Consumer Reports released its list of the best small, medium and large grills, just in time for summer barbecue season.
Amanda Walker, associate editor at Consumer Reports, joined "Good Morning America" with the magazine's top picks. For more information, you can visit their Web site at www.consumerreports.org.
Small grills can cook up to 15 burgers at a time.
Weber Genesis Silver -- $400
Impressive searing capabilities.
Lots of shelf space.
Grill base and shelves can be removed for easy cleanup.
Char-Broil Quickset -- $130
Powerful, with 30,000 BTU.
Propane gas tank included.
Medium grills can cook up to 24 burgers at a time.
Vermont Casting -- $400
Three main burner controls.
Four casters make it easy to move.
BBQ Grillware -- $200
Lots of features with a low price.
Main burners have 42,000 BTU per hour, and side burner has 12,000 BTU-per-hour capability.
Burners have a 10-year warranty. Other parts have a one-year warranty.
Large grills can cook up to 30 burgers at a time.
Char-Broil Commercial Series -- $500
Rated top performance and value among large grills by Consumer Reports.
All or mostly stainless steel.
Viking T Series -- $3,200
Smoke tray for wood chips.
Rotisserie motor and spit included.
The biggest trend is high-end kitchen equipment moving outside.
Stainless steel tops the list of high-end features that are becoming less expensive. Many lower-priced models have stainless trim.

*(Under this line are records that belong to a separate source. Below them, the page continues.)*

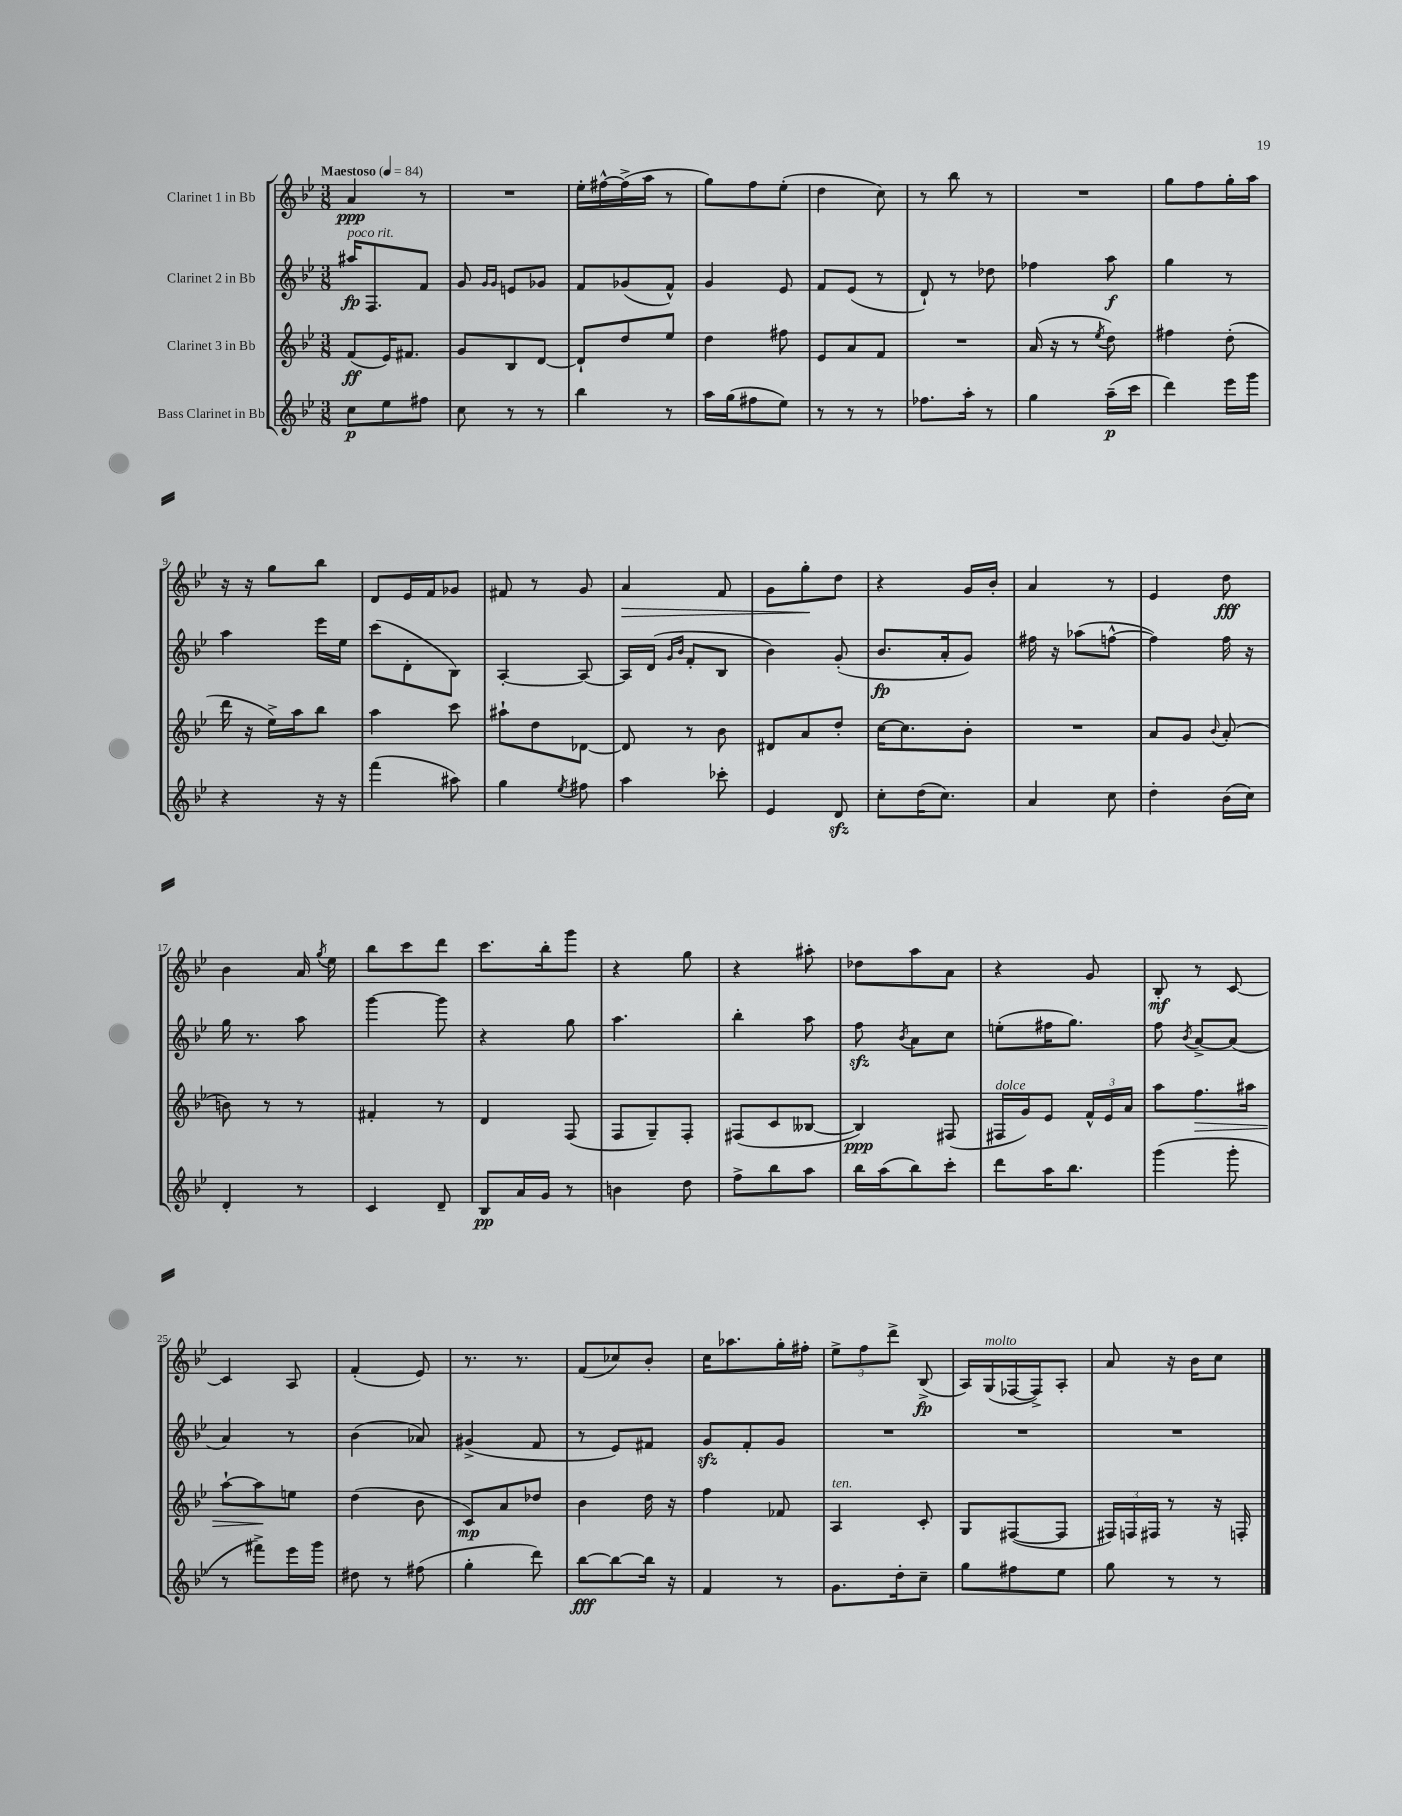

**kern	**kern	**kern	**kern
*staff4	*staff3	*staff2	*staff1
*clefG2	*clefG2	*clefG2	*clefG2
*k[b-e-]	*k[b-e-]	*k[b-e-]	*k[b-e-]
*M3/8	*M3/8	*M3/8	*M3/8
*MM84	*MM84	*MM84	*MM84
8cc	(8f	16aa#	4a
.	.	8.F	.
8ee-	16e-)	.	.
.	8.f#	.	.
8ff#	.	8f	8r
=	=	=	=
8cc	8g	8g	4.r
.	.	16qqg	.
.	.	16qqg	.
8r	8B-	8e	.
8r	[8d	8g-	.
=	=	=	=
4bb-	8d`]	8f	16ee-'
.	.	.	[16ff#^^
.	8dd	(8g-	(16ff#^]
.	.	.	16aa
8r	8ee-	8f^^)	8r
=	=	=	=
16aa	4dd	4g	8gg)
(16gg	.	.	.
8ff#	.	.	8ff
8ee-)	8ff#	8e-	(8ee-'
=	=	=	=
8r	8e-	8f	4dd
8r	8a	(8e-	.
8r	8f	8r	8cc)
=	=	=	=
8.ff-	4.r	8d`)	8r
.	.	8r	8bb-
16aa'	.	.	.
8r	.	8dd-	8r
=	=	=	=
4gg	(16a	4ff-	4.r
.	16r	.	.
.	8r	.	.
.	8qee-	.	.
(16aa~	8dd)	8aa	.
16ccc	.	.	.
=	=	=	=
4ddd)	4ff#	4gg	8gg
.	.	.	8ff
16eee-	(8dd'	8r	16gg'
16ggg	.	.	16aa
=	=	=	=
4r	16ddd	4aa	16r
.	16r	.	16r
.	16ee-^)	.	8gg
.	16aa	.	.
16r	8bb-	16eee-	8bb-
16r	.	16ee-	.
=	=	=	=
(4fff	4aa	(8ccc	8d
.	.	8d'	16e-
.	.	.	16f
8aa#)	8ccc	8B-)	8g-
=	=	=	=
4gg	8aa#`	[4A'	8f#
.	8dd	.	8r
8qee-	.	.	.
8ff#	[8d-	8A_	8g
=	=	=	=
4aa	8d-]	16A]	4a
.	.	(16d	.
.	.	16qqg	.
.	.	16qqb-	.
.	8r	8f'	.
8ccc-'	8b-	8B-	8f
=	=	=	=
4e-	8d#	4b-)	8g
.	8a	.	8gg'
8d	8dd'	(8g'	8dd
=	=	=	=
8cc'	[16cc	8.b-	4r
.	8.cc]	.	.
(16dd	.	.	.
8.cc)	.	16a'	.
.	8b-'	8g)	16g
.	.	.	16b-'
=	=	=	=
4a	4.r	16ff#	4a
.	.	16r	.
.	.	(8aa-	.
8cc	.	[8ff^^	8r
=	=	=	=
4dd'	8a	4ff])	4e-
.	8g	.	.
.	8qqb-	.	.
(16b-	(8a'	16ff	8dd
16cc)	.	16r	.
=	=	=	=
4d'	8b)	16gg	4b-
.	.	8.r	.
.	8r	.	.
8r	8r	8aa	16a
.	.	.	8qgg
.	.	.	16ee-
=	=	=	=
4c	4f#'	[4ggg	8bb-
.	.	.	8ccc
8d~	8r	8ggg]	8ddd
=	=	=	=
8B-	4d	4r	8.ccc
16a	.	.	.
16g	.	.	16bb-'
8r	(8F	8gg	8ggg
=	=	=	=
4b	8F	4.aa	4r
.	8G~)	.	.
8dd	8F'	.	8gg
=	=	=	=
8ff^	(8F#	4bb-'	4r
8bb-	8c	.	.
8aa	[8B--	8aa	8aa#'
=	=	=	=
16bb-	4B--])	8ff	8dd-
(16aa	.	.	.
.	.	8qb-	.
8bb-)	.	8a	8aa
8ccc'	(8F#	8cc	8a
=	=	=	=
8ddd	16F#	(8ee'	4r
.	16g)	.	.
16aa	8e-	16ff#	.
8.bb-	.	8.gg)	.
.	24f^^	.	8g
.	24e-	.	.
.	24a	.	.
=	=	=	=
(4ggg	8aa	8ff	8B-'
.	.	8qb-	.
.	8.ff	[8a^	8r
8ggg'	.	(8a]	[8c
.	16aa#	.	.
=	=	=	=
8r	[8aa`	4a)	4c]
8fff#^)	8aa]	.	.
16eee-	8ee	8r	8A
16ggg	.	.	.
=	=	=	=
8dd#	(4dd	(4b-	(4f'
8r	.	.	.
(8ff#	8b-	8a-)	8e-)
=	=	=	=
4gg'	8c)	(4g#^	8.r
.	8a	.	.
.	.	.	8.r
8ddd)	8dd-	8f	.
=	=	=	=
[8bb-	4b-	8r	(8f
8bb-_	.	8e-)	8cc-)
16bb-]	16dd	8f#	8b-'
16r	16r	.	.
=	=	=	=
4f	4ff	8g	16cc
.	.	.	8.aa-
.	.	8f'	.
8r	8f-	8g	16gg'
.	.	.	16ff#'
=	=	=	=
8.g	4A	4.r	12ee-^
.	.	.	12ff
.	.	.	12ddd^
16dd'	.	.	.
8cc~	8c'	.	(8B-^
=	=	=	=
8gg	8G	4.r	16A)
.	.	.	(16G
8ff#	([8F#	.	[16F-
.	.	.	16F-^])
8ee-	8F#]	.	8A'
=	=	=	=
8gg	24F#)	4.r	8a
.	24F	.	.
.	24F#	.	.
8r	8r	.	16r
.	.	.	16b-
8r	16r	.	8cc
.	16F'	.	.
==	==	==	==
*-	*-	*-	*-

Beware: Stainless steel can be stained.
Lower grades of stainless steel show the most spotting.
Bring a magnet to the store. The more magnetic, the less stainless steel and the more likely to stain.
More heat and cooking space takes barbecuing beyond the humble burger.
Many grills offer burners for heating side dishes.
More BTUs don't necessarily mean faster pre-heating.
Side burners can boil water, but they don't simmer like your stove.
Paying more doesn't mean a better grill. Less-expensive grills performed just as well.